> EXERCISE
Summarize the news report below on the Supreme Court's Panamagate hearing in exactly two sentences.

> STUDY TEXT
Start of Block

Updated 07 Dec, 2016 02:45pm

Supreme Court focus remains on Maryam Nawaz's expenditures

Focus remained on Maryam Nawaz's finances and expenditures in the Supreme Court on Wednesday as the hearing of the Panamagate case resumed.

Chief Justice Anwar Zaheer Jamali was presiding over a five-member bench of the apex court hearing the case when Justice Sheikh Azmat Saeed asked, "How are Maryam Nawaz's expenditures covered?"

Justice Saeed said that according to tax return records, Maryam Nawaz's taxable income is zero. He added that the prime minister's daughter has no job or source of income.

"The sources of her finance are gifts that she received from her brothers and her father and agriculture," Justice Azmat added.

"In her tax returns, Maryam has stated her income as Rs21million while her travel costs are Rs35million," Justice Azmat said.

During the hearing, Justice Azmat told Salman Aslam Butt, Prime Minister Nawaz Sharif's counsel, that his arguments so far had not helped resolve whether or not Maryam Nawaz was a dependent of the premier.

End of Block

> GIVEN DATA
Start of Block

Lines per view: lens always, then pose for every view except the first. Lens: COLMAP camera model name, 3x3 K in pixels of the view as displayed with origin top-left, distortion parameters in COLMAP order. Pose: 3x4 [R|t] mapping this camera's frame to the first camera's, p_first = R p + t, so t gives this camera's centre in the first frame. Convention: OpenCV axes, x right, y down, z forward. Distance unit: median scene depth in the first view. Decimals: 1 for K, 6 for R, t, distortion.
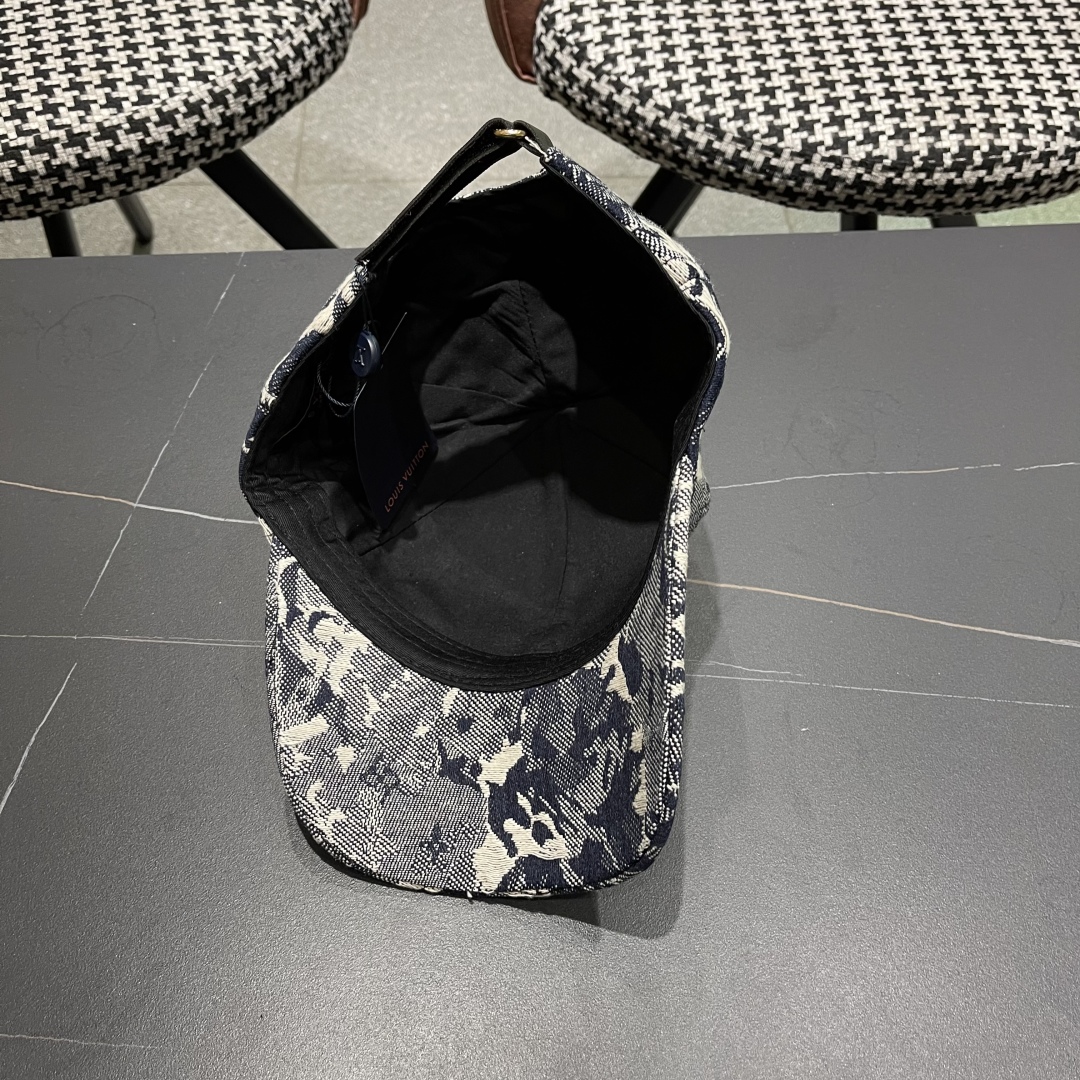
lens RADIAL K [[1122.8, 0, 540.8], [0, 1122.8, 558.1], [0, 0, 1]] dist [0.023318, 0.008651]
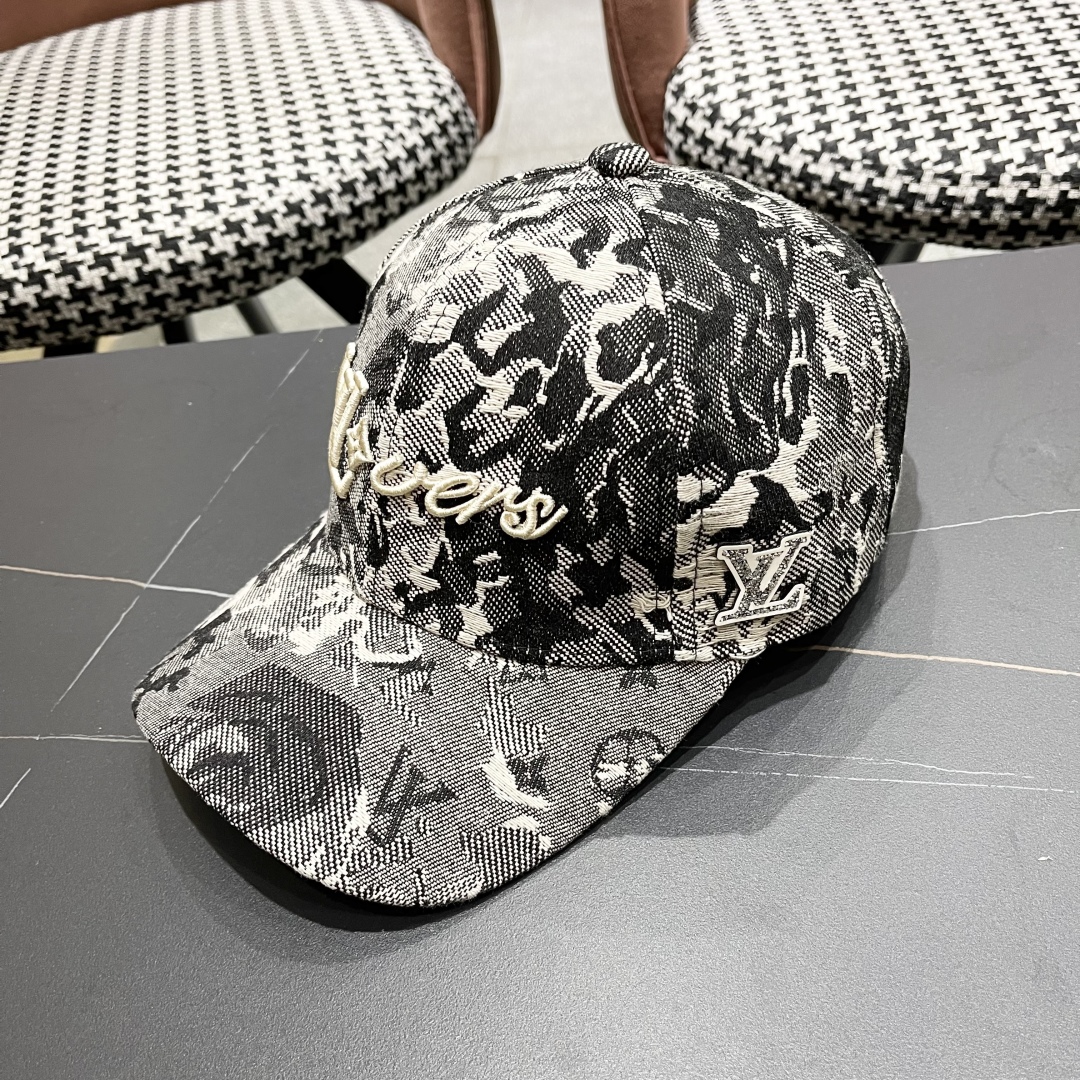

End of Block

> SOLUTION FOR THIS EXERCISE
When the Panamagate hearing resumed in the Supreme Court on Wednesday, Justice Sheikh Azmat Saeed questioned how Maryam Nawaz's expenditures were covered. He noted that her tax returns show zero taxable income, funding from gifts and agriculture, and Rs21 million in income against Rs35 million in travel costs, and he told the prime minister's counsel, Salman Aslam Butt, that his arguments had not settled whether she was a dependent of the premier.